I’m still learning, you know? I said earlier that everything I have ever applied myself to I have been good at. I wasn’t bullshitting. I really am pretty fucking good at what I do.
But I never put much thought into what that would mean if I tried to be good at the virtuous things. Not until recently, anyway. Like over the last few months. What it would mean if I was more honest and direct with my loved ones. Or if I didn’t only do whatever it took to advance my own interests but rather the interests of those whom I love. Things of that nature.
* * * * *
Why this matters so much to me now is random more than anything else. A random confluence of events, that is. From the heightened sense of self-awareness I discovered through sobriety, to lying to a woman I love, to generally understanding how fleeting a feeling love has always been for me, to knowing how poorly I have handled it at literally every other interval with which love has confronted me, to honestly wanting to do things differently moving forward. This is neither a mathematical formula that needs figuring out, nor a stew that each and all of these various items were thrown into haphazardly. It was just time.

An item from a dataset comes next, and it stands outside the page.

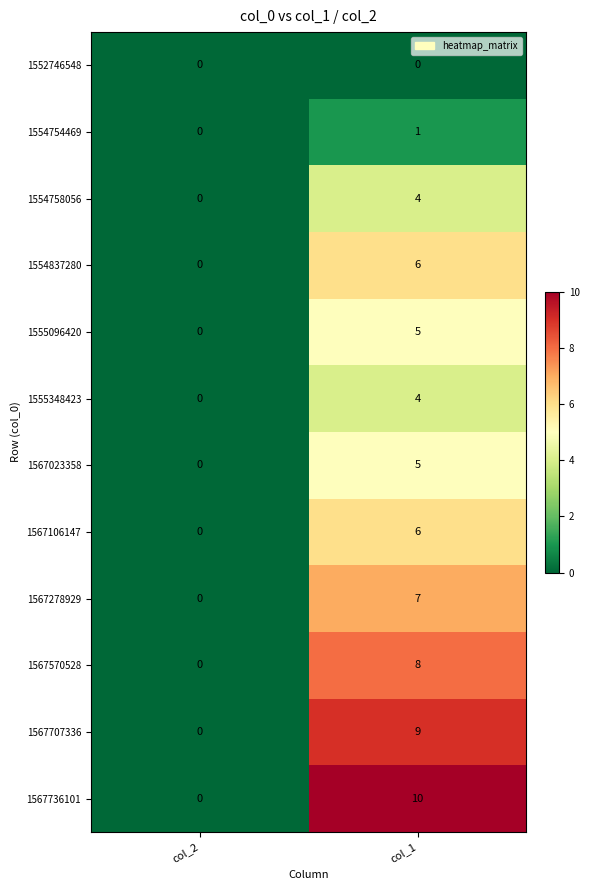

Rank the categories by 1567707336 value from lowest to highest.

col_2, col_1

And while I offer voluntarily such a sober assessment of how poorly I handle communication, I realize also that I need to get better at giving myself grace. Never before have I written an article, such as this one, boasting about all the things I am good at. Probably because many of my skills reveal a tacit admission that I am quite excellent at manipulating people. It’s heavy word, and it carries with it an extremely, almost like unparalleled, negative connotation. But always I have justified it as my means of making money as a dealer who works in a casino.
Where it feels problematic is in my understanding that the tactics I implement which make me a good dealer — i.e. one who does better than the average — are the same ones I have spent my life honing as a regular ass person. I am essentially reverse-engineering the idea that I am not a good dealer because I know how to manipulate people, but rather than I manipulate people, anyway, and I just happen to be a dealer.
Again, I need to give myself grace. It should be obvious, given how much I fucking care about bettering myself, that I would never intentionally, knowingly, manipulate somebody I love. Only sociopaths and psychopaths get off on shit like that. I certainly have a conscience, and it is my driving force.
At the same time, I can’t deny what the scoreboard has more or less always looked like. I have accrued many losses in my life — some big and others not so big — but insofar as a life experience is concerned I have been extremely blessed by the things I have seen and done, and accomplished. I have fulfilled dreams. I have been in love, and know what it feels like. I cry sometimes proverbially over spilt milk, wishing things were different. But on the whole I could shed legitimate tears over how happy I am, and generally always have been, knowing that countless others have never and will never know what it is like to experience my privilege.